Digital computers are so second millennium. As my MIT classmate Ray (Singularity is Near) Kurzweil might say, plug that silicon retina into your optic nerve, and you won' t know the difference.  One of my dance partners, a superb ballerina with bilateral cochlear implants , certainly seems to be hearing something quite well.

      Returning to free will - ok, let's say we've got a detailed model of experience in the form of a stored,  filtered sequence of edges detected (or whatever) of a lady dancing. Who is the I that evaluates them to make the judgment to dance or to write a letter tonight?

      The I is just a similar model only its of my body, including a lifetime of corporeal sensations and personal experiences with their associated emotions. Since early childhood each of us has learned the difference between self and not self (external world) and between self and other.  That is our model of our bodies, our capabilities, out accomplishments, and so on. That model is the I or ego.  The ego model also includes motoric experiences. As a child, I observe that I can wiggle my fingers, I can walk, I can get my parents’ attention; later, I can feed the dog, I can read a book; and still later, I can compare two experiences on the blackboard  of consciousness, just as I can compare an apple and an orange in my hands. There is no reason that any of this could not be precisely modeled in silicon neurons.

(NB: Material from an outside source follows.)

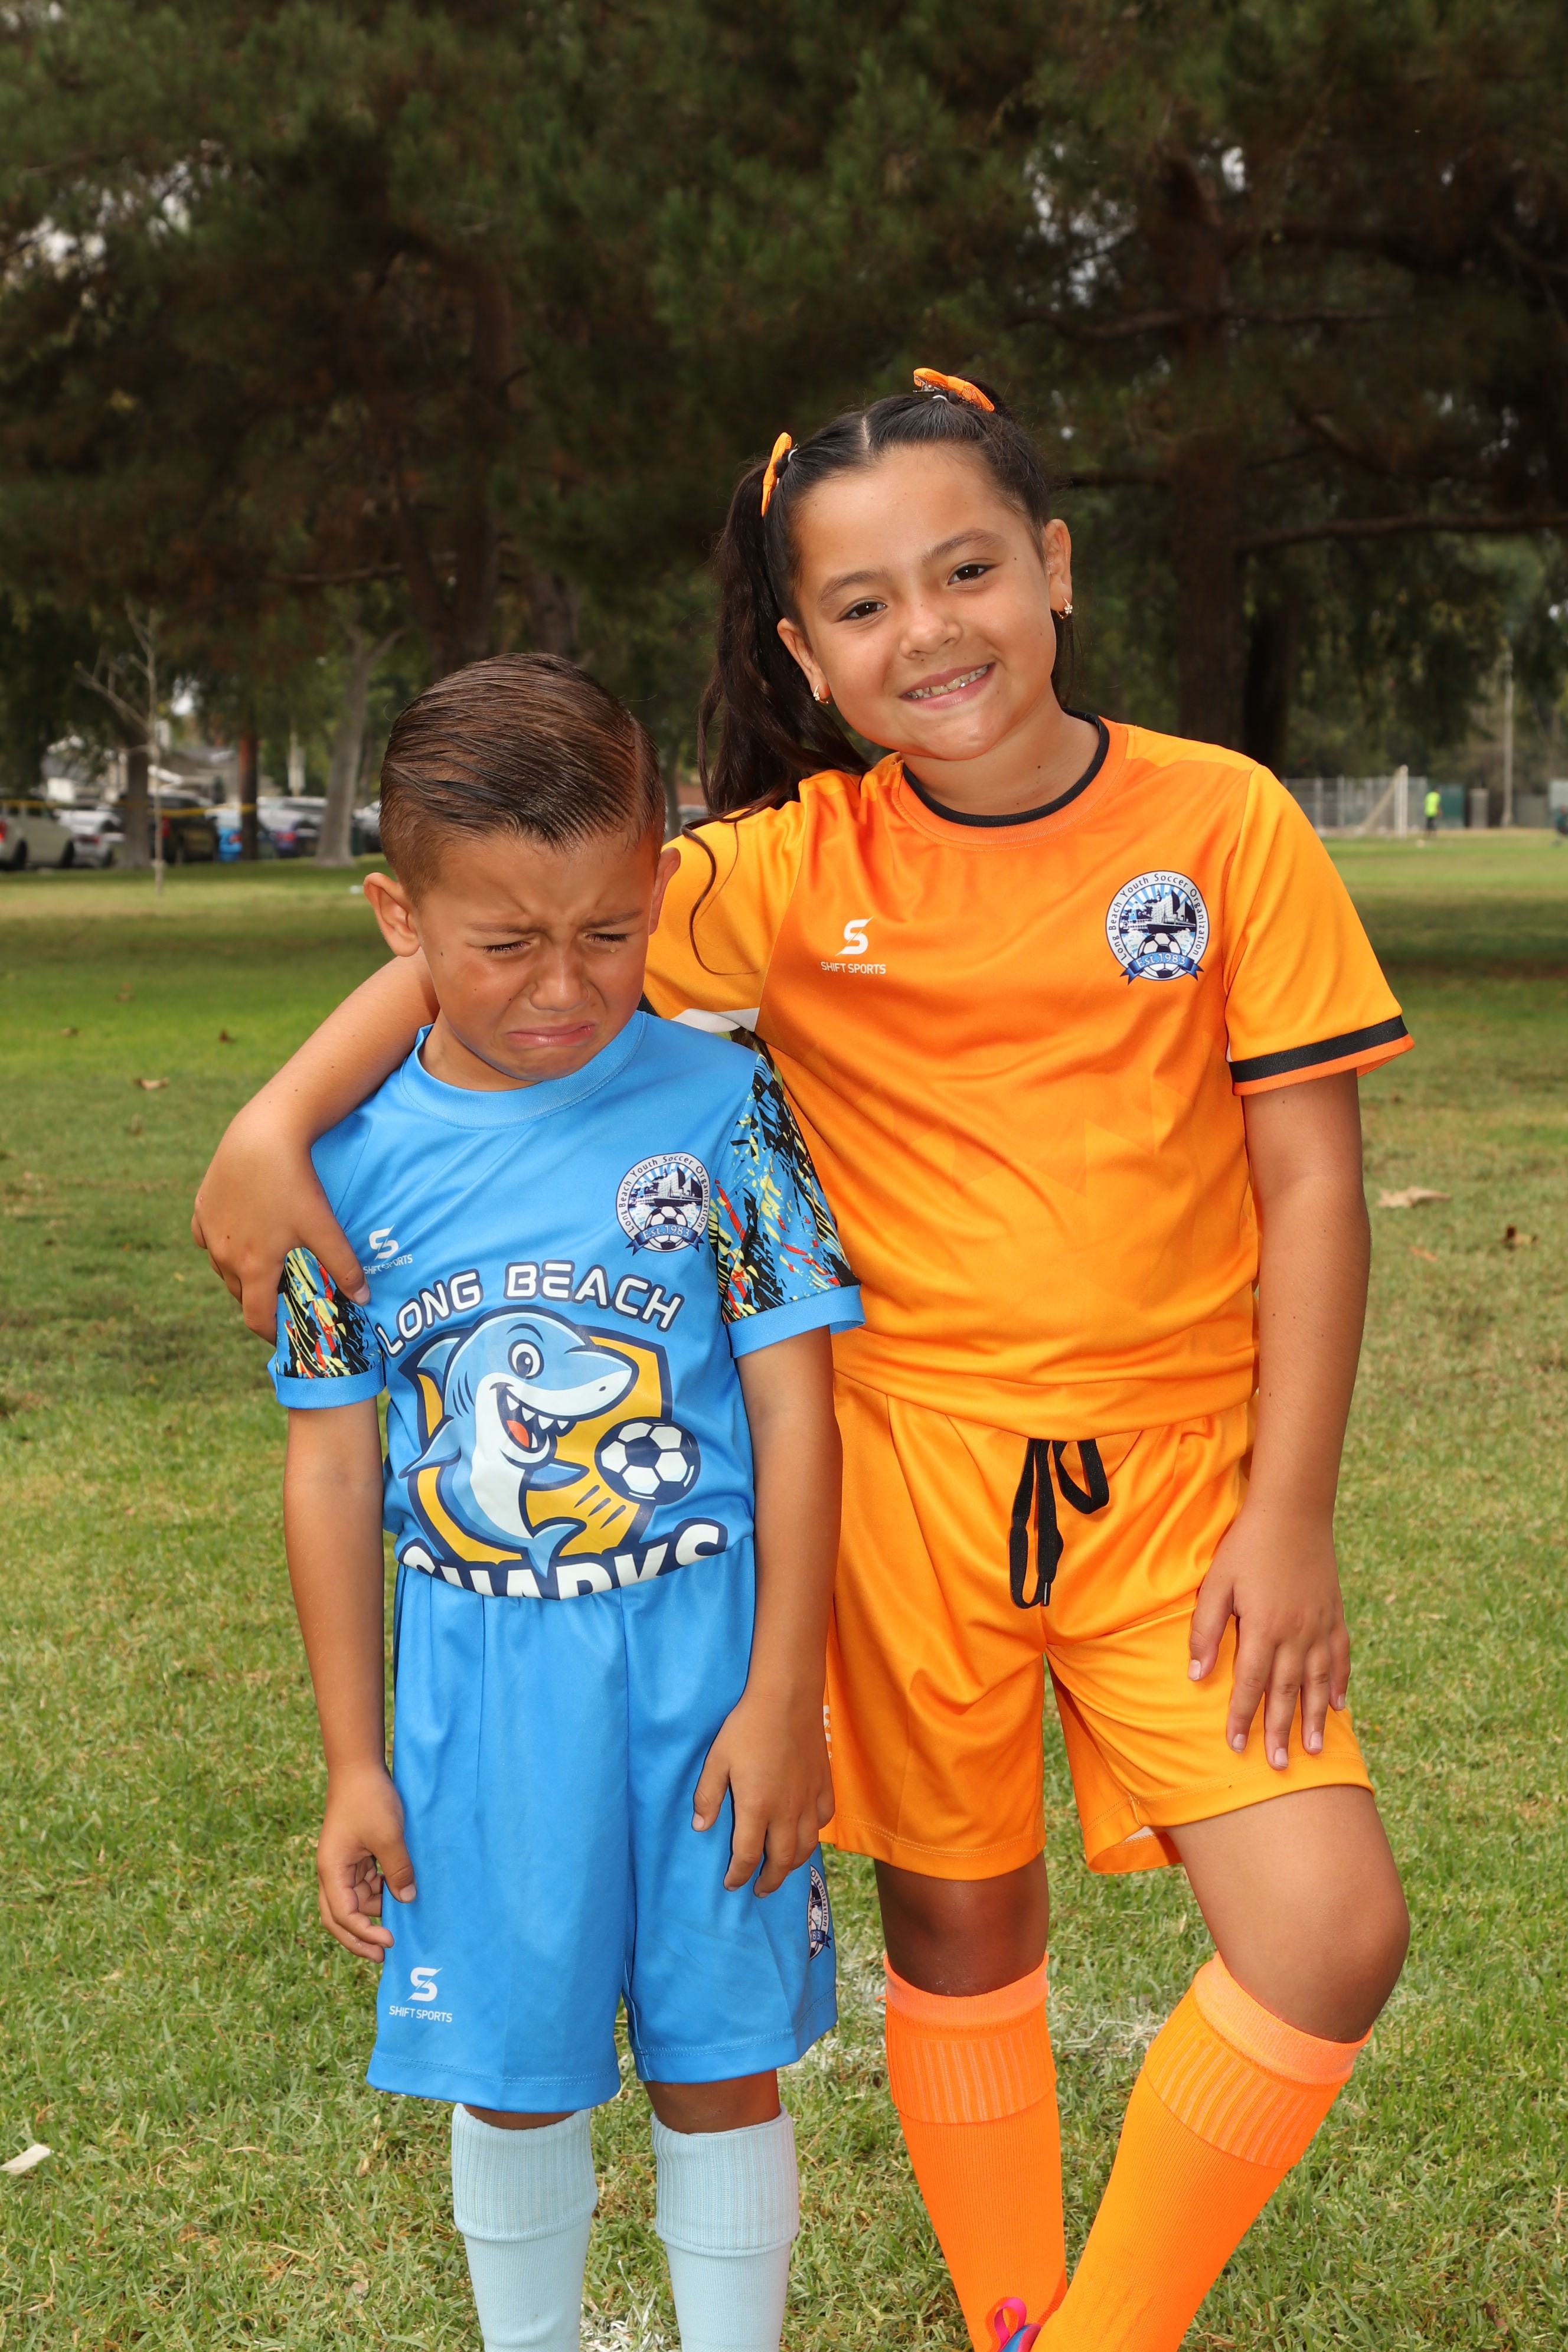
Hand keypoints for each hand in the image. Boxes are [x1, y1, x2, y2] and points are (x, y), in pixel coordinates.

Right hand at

As for emotions, surely these also correspond to patterns of neural activation.  After all, there are lots of neurons in the limbic system; they must be doing something.  Joseph LeDoux would agree ( The Emotional Brain , 2004).  (When my stomach churns that information initially transmitted via the vagus nerve eventually modifies the patterns in the model of me discussed above.  Similarly, I attribute my ability to activate plans in my premotor cortex  (leading, via pyramidal cells, to voluntary motor action) to the 'I model.

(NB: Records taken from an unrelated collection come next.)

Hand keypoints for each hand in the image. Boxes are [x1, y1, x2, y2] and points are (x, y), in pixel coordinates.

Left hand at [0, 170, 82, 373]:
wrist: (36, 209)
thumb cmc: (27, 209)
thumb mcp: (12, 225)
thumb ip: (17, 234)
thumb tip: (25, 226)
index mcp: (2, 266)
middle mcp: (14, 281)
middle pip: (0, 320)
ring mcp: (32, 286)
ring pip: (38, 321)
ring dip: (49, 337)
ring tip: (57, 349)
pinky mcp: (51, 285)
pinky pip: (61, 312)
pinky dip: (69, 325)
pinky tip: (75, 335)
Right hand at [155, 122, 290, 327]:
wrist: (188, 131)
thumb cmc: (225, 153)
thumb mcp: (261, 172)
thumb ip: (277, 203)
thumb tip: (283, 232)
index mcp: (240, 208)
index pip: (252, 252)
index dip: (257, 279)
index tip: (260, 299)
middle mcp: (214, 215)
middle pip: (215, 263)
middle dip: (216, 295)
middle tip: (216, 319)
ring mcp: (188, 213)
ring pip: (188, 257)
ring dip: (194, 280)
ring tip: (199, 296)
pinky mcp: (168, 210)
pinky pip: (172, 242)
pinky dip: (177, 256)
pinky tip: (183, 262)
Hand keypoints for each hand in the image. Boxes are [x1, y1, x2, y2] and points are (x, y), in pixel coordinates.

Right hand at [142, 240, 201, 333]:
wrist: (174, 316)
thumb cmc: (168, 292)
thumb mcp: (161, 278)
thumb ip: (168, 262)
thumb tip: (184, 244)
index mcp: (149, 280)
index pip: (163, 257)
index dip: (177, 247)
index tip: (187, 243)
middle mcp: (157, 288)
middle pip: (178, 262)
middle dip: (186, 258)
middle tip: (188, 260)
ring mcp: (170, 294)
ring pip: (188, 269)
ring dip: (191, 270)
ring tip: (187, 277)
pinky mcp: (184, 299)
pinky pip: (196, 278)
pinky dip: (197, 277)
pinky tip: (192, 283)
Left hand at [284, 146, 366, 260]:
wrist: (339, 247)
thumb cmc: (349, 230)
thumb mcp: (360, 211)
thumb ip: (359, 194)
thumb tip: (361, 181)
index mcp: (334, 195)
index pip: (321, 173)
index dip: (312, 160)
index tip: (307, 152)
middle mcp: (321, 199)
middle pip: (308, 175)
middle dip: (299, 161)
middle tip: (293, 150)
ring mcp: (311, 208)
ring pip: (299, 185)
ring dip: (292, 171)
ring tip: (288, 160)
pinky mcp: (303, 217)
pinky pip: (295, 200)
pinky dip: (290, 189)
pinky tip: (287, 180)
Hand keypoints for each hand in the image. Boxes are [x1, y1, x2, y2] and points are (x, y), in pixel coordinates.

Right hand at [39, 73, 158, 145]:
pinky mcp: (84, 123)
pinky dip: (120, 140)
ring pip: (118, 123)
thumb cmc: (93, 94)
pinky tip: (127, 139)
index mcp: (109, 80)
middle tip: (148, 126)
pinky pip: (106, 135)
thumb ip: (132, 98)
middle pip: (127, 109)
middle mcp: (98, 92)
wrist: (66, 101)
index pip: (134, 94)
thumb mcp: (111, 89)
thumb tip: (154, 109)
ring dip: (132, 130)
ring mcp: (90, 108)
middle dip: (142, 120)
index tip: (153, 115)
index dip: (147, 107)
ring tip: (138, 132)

      The illusion of free will might be explained as follows, as it occurs in Gelernter's high-focus (serial, analytic) mode.  The I model is seen to choose  the simulation between dancing and writing that corresponds to the greatest pleasure or satisfaction: a) load E( simulation of dancing) into register A, b) load E(simulation of writing) into register B, c) compare A and B, d) execute dancing plan if A B, else go to writing plan.

  In summary:  1) I completely agree with Professor Gelernter's call for the centrality of qualia, and his dismissal of digital computers as a potential platform for consciousness. 2) On the other hand, it seems quite conceivable that work being done in real-time, parallel, neural networks in silicon might at last give us artifacts for embodying qualia.   3) Networks so constituted might subserve models not only of experiences in primary visual, auditory, and somesthetic modes but also subserve models of the ego. 4) Such a machine might also, genuinely, believe that it can do what it wishes.